STUDY MATERIAL section start

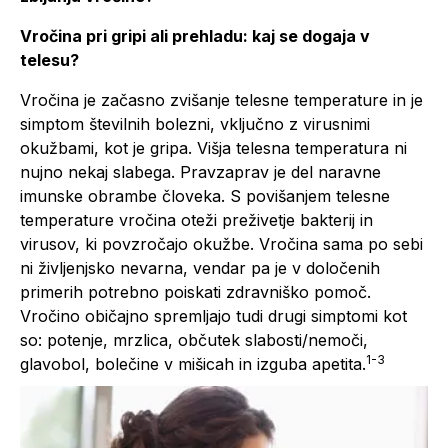
Vročina pri gripi ali prehladu: kaj se dogaja v
telesu?
Vročina je začasno zvišanje telesne temperature in je
simptom številnih bolezni, vključno z virusnimi
okužbami, kot je gripa. Višja telesna temperatura ni
nujno nekaj slabega. Pravzaprav je del naravne
imunske obrambe človeka. S povišanjem telesne
temperature vročina oteži preživetje bakterij in
virusov, ki povzročajo okužbe. Vročina sama po sebi
ni življenjsko nevarna, vendar pa je v določenih
primerih potrebno poiskati zdravniško pomoč.
Vročino običajno spremljajo tudi drugi simptomi kot
so: potenje, mrzlica, občutek slabosti/nemoči,
1-3
glavobol, bolečine v mišicah in izguba apetita.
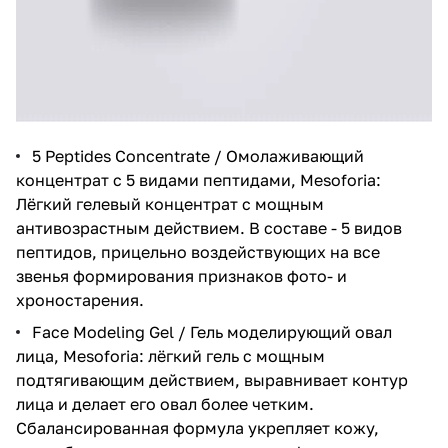
5 Peptides Concentrate / Омолаживающий
концентрат с 5 видами пептидами, Mesoforia
:
Лёгкий гелевый концентрат с мощным
антивозрастным действием. В составе - 5 видов
пептидов, прицельно воздействующих на все
звенья формирования признаков фото- и
хроностарения.
Face Modeling Gel / Гель моделирующий овал
лица, Mesoforia
: лёгкий гель с мощным
подтягивающим действием, выравнивает контур
лица и делает его овал более четким.
Сбалансированная формула укрепляет кожу,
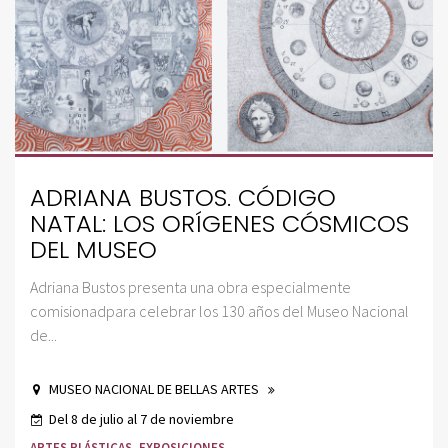
ADRIANA BUSTOS. CÓDIGO
NATAL: LOS ORÍGENES CÓSMICOS
DEL MUSEO
Adriana Bustos presenta una obra especialmente
comisionadpara celebrar los 130 años del Museo Nacional
de...
MUSEO NACIONAL DE BELLAS ARTES
Del 8 de julio al 7 de noviembre
ARTES PLÁSTICAS
,
EXPOSICIONES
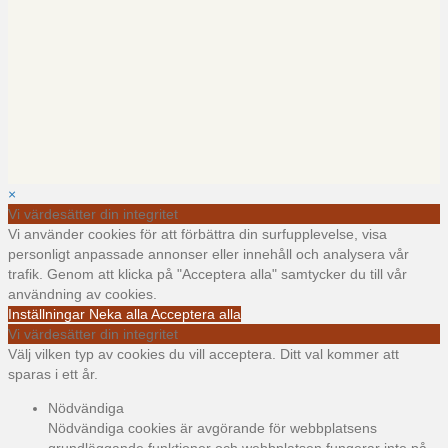
×
Vi värdesätter din integritet
Vi använder cookies för att förbättra din surfupplevelse, visa
personligt anpassade annonser eller innehåll och analysera vår
trafik. Genom att klicka på "Acceptera alla" samtycker du till vår
användning av cookies.
Inställningar
Neka alla
Acceptera alla
Vi värdesätter din integritet
Välj vilken typ av cookies du vill acceptera. Ditt val kommer att
sparas i ett år.
Nödvändiga
Nödvändiga cookies är avgörande för webbplatsens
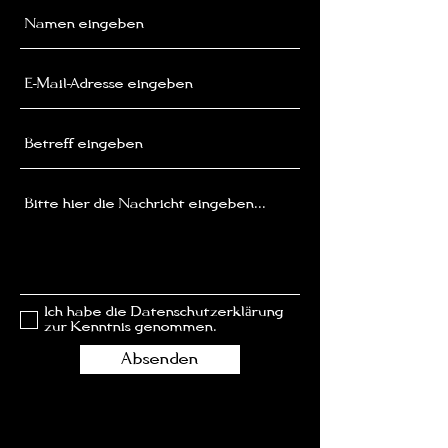
Ich habe die Datenschutzerklärung
zur Kenntnis genommen.
Absenden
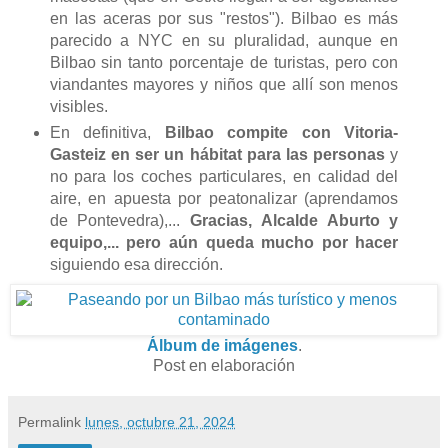
en las aceras por sus "restos"). Bilbao es más
parecido a NYC en su pluralidad, aunque en
Bilbao sin tanto porcentaje de turistas, pero con
viandantes mayores y niños que allí son menos
visibles.
En definitiva,
Bilbao compite con Vitoria-
Gasteiz en ser un hábitat para las personas
y
no para los coches particulares, en calidad del
aire, en apuesta por peatonalizar (aprendamos
de Pontevedra),...
Gracias, Alcalde Aburto y
equipo,... pero aún queda mucho
por hacer
siguiendo esa dirección.
Álbum de imágenes
.
Post en elaboración
Permalink
lunes, octubre 21, 2024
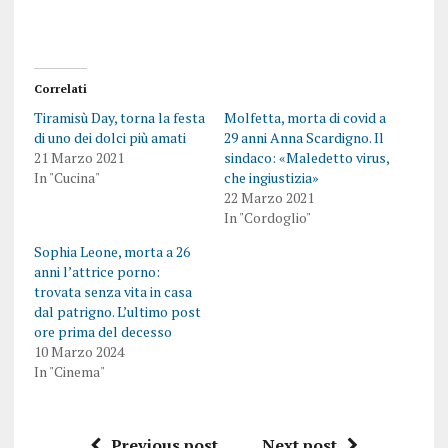
Correlati
Tiramisù Day, torna la festa
Molfetta, morta di covid a
di uno dei dolci più amati
29 anni Anna Scardigno. Il
21 Marzo 2021
sindaco: «Maledetto virus,
In "Cucina"
che ingiustizia»
22 Marzo 2021
In "Cordoglio"
Sophia Leone, morta a 26
anni l’attrice porno:
trovata senza vita in casa
dal patrigno. L’ultimo post
ore prima del decesso
10 Marzo 2024
In "Cinema"
Previous post
Next post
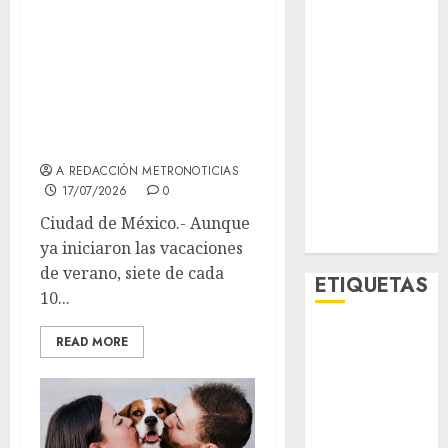
Metro CDMX
Vacaciones no
Metropoli
significan
Movilidad
desconexión para
Nacionales
la mayoría de los
Opinión
trabajadores
Opinión
Tecnología
A REDACCIÓN METRONOTICIAS
Videos
17/07/2026
0
MetroNoticias
Ciudad de México.- Aunque
Viral
ya iniciaron las vacaciones
de verano, siete de cada
ETIQUETAS
10...
Adrián
READ MORE
Rubalcava
Adrián
Rubalcava
Suárez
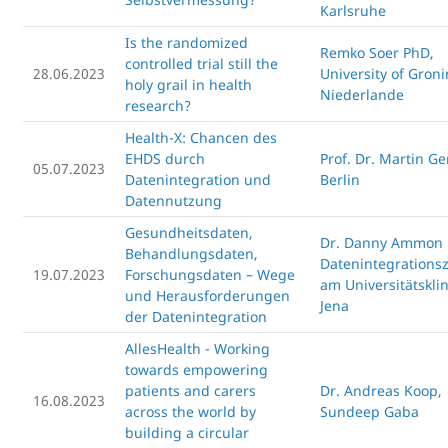
Karlsruhe
Is the randomized
Remko Soer PhD,
controlled trial still the
28.06.2023
University of Gron
holy grail in health
Niederlande
research?
Health-X: Chancen des
EHDS durch
Prof. Dr. Martin Ge
05.07.2023
Datenintegration und
Berlin
Datennutzung
Gesundheitsdaten,
Dr. Danny Ammon
Behandlungsdaten,
Datenintegrations
19.07.2023
Forschungsdaten – Wege
am Universitätskli
und Herausforderungen
Jena
der Datenintegration
AllesHealth - Working
towards empowering
patients and carers
Dr. Andreas Koop,
16.08.2023
across the world by
Sundeep Gaba
building a circular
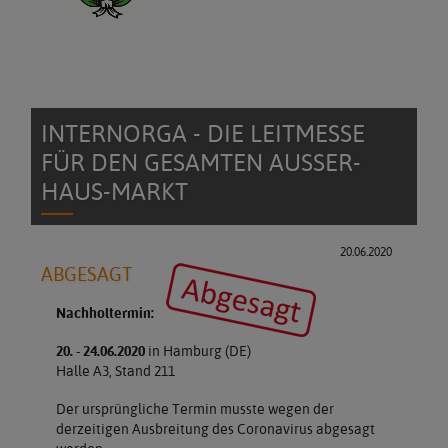
INTERNORGA - DIE LEITMESSE
FÜR DEN GESAMTEN AUSSER-H
AUS-MARKT
20.06.2020
ABGESAGT
Nachholtermin:
20. - 24.06.2020
in Hamburg (DE)
Halle A3, Stand 211
Der ursprüngliche Termin musste wegen der
derzeitigen Ausbreitung des Coronavirus abgesagt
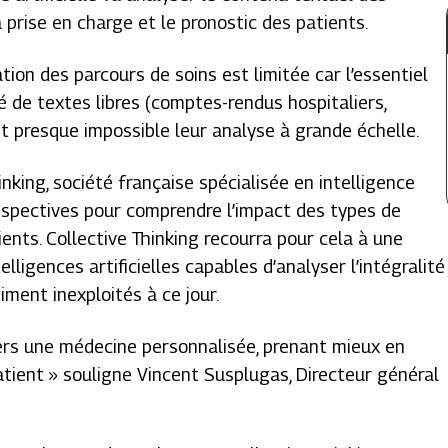
 prise en charge et le pronostic des patients.
ation des parcours de soins est limitée car l’essentiel
 de textes libres (comptes-rendus hospitaliers,
nt presque impossible leur analyse à grande échelle.
nking, société française spécialisée en intelligence
s respectives pour comprendre l’impact des types de
ients. Collective Thinking recourra pour cela à une
lligences artificielles capables d’analyser l’intégralité
siment inexploités à ce jour.
vers une médecine personnalisée, prenant mieux en
atient
» souligne Vincent Susplugas, Directeur général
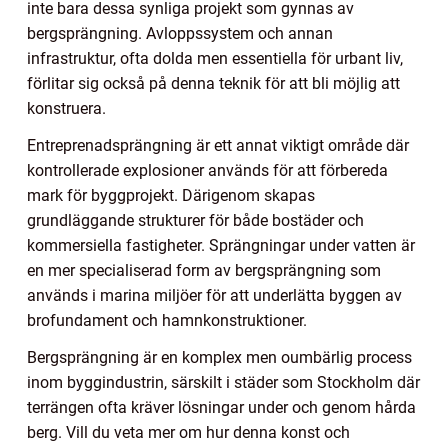
inte bara dessa synliga projekt som gynnas av
bergsprängning. Avloppssystem och annan
infrastruktur, ofta dolda men essentiella för urbant liv,
förlitar sig också på denna teknik för att bli möjlig att
konstruera.
Entreprenadsprängning är ett annat viktigt område där
kontrollerade explosioner används för att förbereda
mark för byggprojekt. Därigenom skapas
grundläggande strukturer för både bostäder och
kommersiella fastigheter. Sprängningar under vatten är
en mer specialiserad form av bergsprängning som
används i marina miljöer för att underlätta byggen av
brofundament och hamnkonstruktioner.
Bergsprängning är en komplex men oumbärlig process
inom byggindustrin, särskilt i städer som Stockholm där
terrängen ofta kräver lösningar under och genom hårda
berg. Vill du veta mer om hur denna konst och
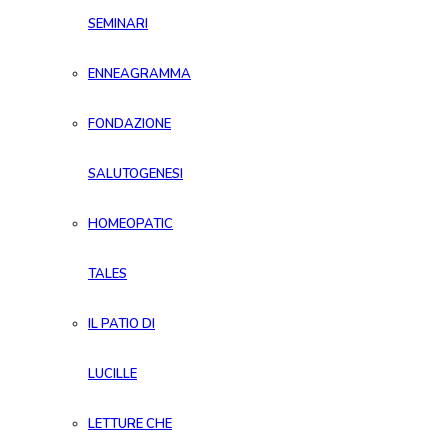
SEMINARI
ENNEAGRAMMA
FONDAZIONE
SALUTOGENESI
HOMEOPATIC
TALES
IL PATIO DI
LUCILLE
LETTURE CHE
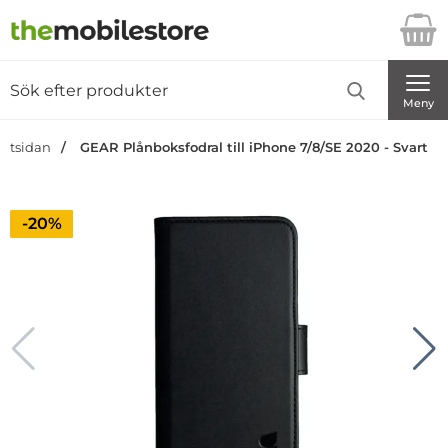
Startsidan för Danira Telecom AB
Sök
Sök på Danira Telecom AB
Genomför
Meny
artsidan
GEAR Plånboksfodral till iPhone 7/8/SE 2020 - Svart
Priset är nedsatt med
-20%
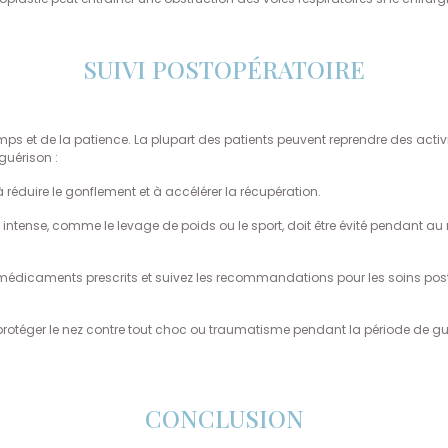
SUIVI POSTOPÉRATOIRE
ps et de la patience. La plupart des patients peuvent reprendre des activi
guérison :
à réduire le gonflement et à accélérer la récupération.
e intense, comme le levage de poids ou le sport, doit être évité pendant a
es médicaments prescrits et suivez les recommandations pour les soins p
e protéger le nez contre tout choc ou traumatisme pendant la période de g
CONCLUSION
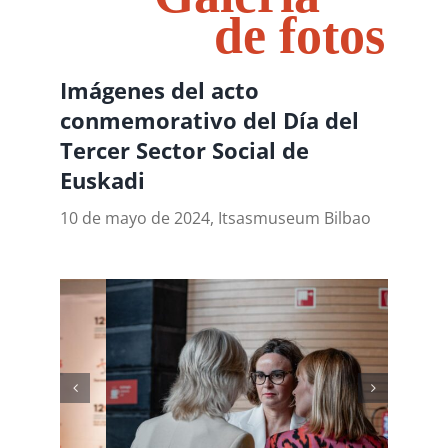
de fotos
Imágenes del acto
conmemorativo del Día del
Tercer Sector Social de
Euskadi
10 de mayo de 2024, Itsasmuseum Bilbao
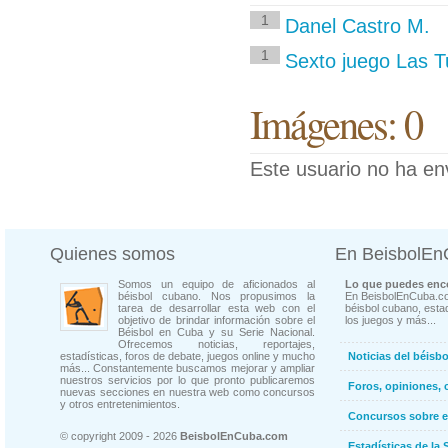
1
Danel Castro M.
1
Sexto juego Las T
Imágenes: 0
Este usuario no ha en
Quienes somos
En BeisbolE
Somos un equipo de aficionados al
Lo que puedes enco
béisbol cubano. Nos propusimos la
En BeisbolEnCuba.co
tarea de desarrollar esta web con el
béisbol cubano, estad
objetivo de brindar información sobre el
los juegos y más...
Béisbol en Cuba y su Serie Nacional.
Ofrecemos noticias, reportajes,
estadísticas, foros de debate, juegos online y mucho
Noticias del béisb
más... Constantemente buscamos mejorar y ampliar
nuestros servicios por lo que pronto publicaremos
Foros, opiniones, 
nuevas secciones en nuestra web como concursos
y otros entretenimientos.
Concursos sobre e
© copyright 2009 - 2026
BeisbolEnCuba.com
Estadísticas de la 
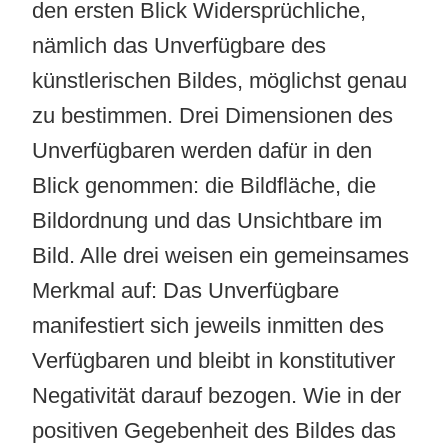
den ersten Blick Widersprüchliche,
nämlich das Unverfügbare des
künstlerischen Bildes, möglichst genau
zu bestimmen. Drei Dimensionen des
Unverfügbaren werden dafür in den
Blick genommen: die Bildfläche, die
Bildordnung und das Unsichtbare im
Bild. Alle drei weisen ein gemeinsames
Merkmal auf: Das Unverfügbare
manifestiert sich jeweils inmitten des
Verfügbaren und bleibt in konstitutiver
Negativität darauf bezogen. Wie in der
positiven Gegebenheit des Bildes das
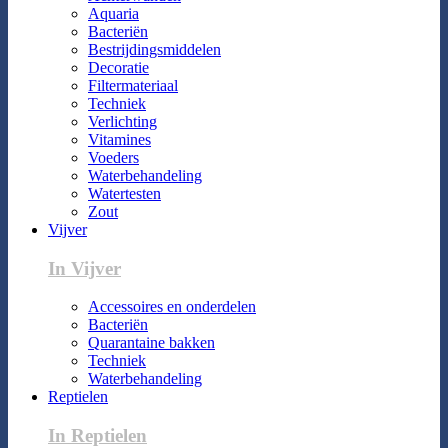
Aquaria
Bacteriën
Bestrijdingsmiddelen
Decoratie
Filtermateriaal
Techniek
Verlichting
Vitamines
Voeders
Waterbehandeling
Watertesten
Zout
Vijver
In Vijver
Accessoires en onderdelen
Bacteriën
Quarantaine bakken
Techniek
Waterbehandeling
Reptielen
In Reptielen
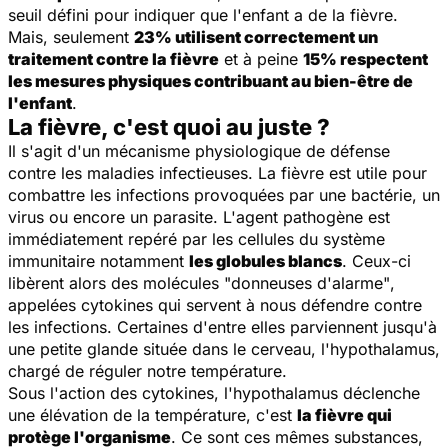
seuil défini pour indiquer que l'enfant a de la fièvre.
Mais, seulement
23% utilisent correctement un
traitement contre la fièvre
et à peine
15% respectent
les mesures physiques contribuant au bien-être de
l'enfant
.
La fièvre, c'est quoi au juste ?
Il s'agit d'un mécanisme physiologique de défense
contre les maladies infectieuses. La fièvre est utile pour
combattre les infections provoquées par une bactérie, un
virus ou encore un parasite. L'agent pathogène est
immédiatement repéré par les cellules du système
immunitaire notamment
les globules blancs
. Ceux-ci
libèrent alors des molécules
"donneuses d'alarme"
,
appelées cytokines qui servent à nous défendre contre
les infections. Certaines d'entre elles parviennent jusqu'à
une petite glande située dans le cerveau, l'hypothalamus,
chargé de réguler notre température.
Sous l'action des cytokines, l'hypothalamus déclenche
une élévation de la température, c'est
la fièvre qui
protège l'organisme
. Ce sont ces mêmes substances,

STUDY MATERIAL section end

ASSIGNED TASK: Exactly the lines from the line holding "les globules blancs" through the close of the listing above make up the answer; include nothing else.

TASK OUTPUT:
les globules blancs
. Ceux-ci
libèrent alors des molécules
"donneuses d'alarme"
,
appelées cytokines qui servent à nous défendre contre
les infections. Certaines d'entre elles parviennent jusqu'à
une petite glande située dans le cerveau, l'hypothalamus,
chargé de réguler notre température.
Sous l'action des cytokines, l'hypothalamus déclenche
une élévation de la température, c'est
la fièvre qui
protège l'organisme
. Ce sont ces mêmes substances,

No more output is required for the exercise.